Copy the lines below word for word, without the pictures.
═════ THE DATA ═════
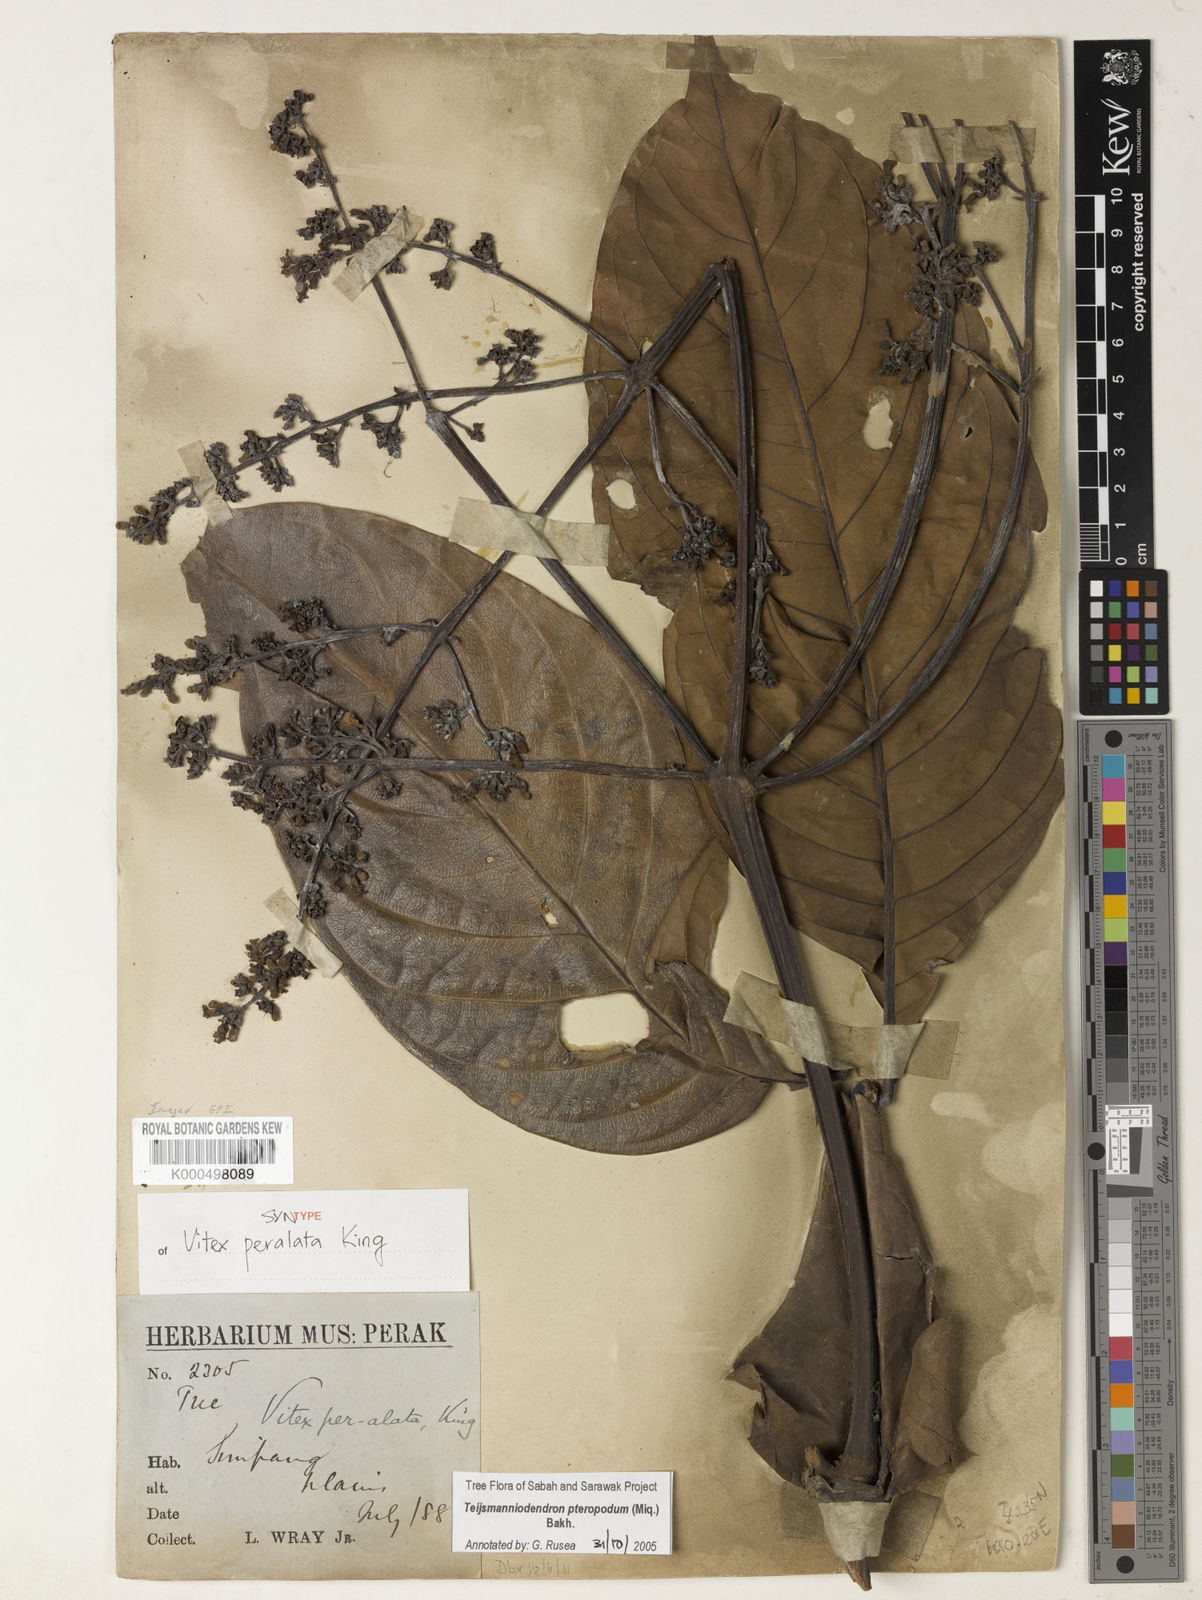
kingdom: Plantae
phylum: Tracheophyta
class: Magnoliopsida
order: Lamiales
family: Lamiaceae
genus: Teijsmanniodendron
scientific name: Teijsmanniodendron pteropodum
═════
* RESPONSE TO THE EXERCISE:
kingdom: Plantae
phylum: Tracheophyta
class: Magnoliopsida
order: Lamiales
family: Lamiaceae
genus: Teijsmanniodendron
scientific name: Teijsmanniodendron pteropodum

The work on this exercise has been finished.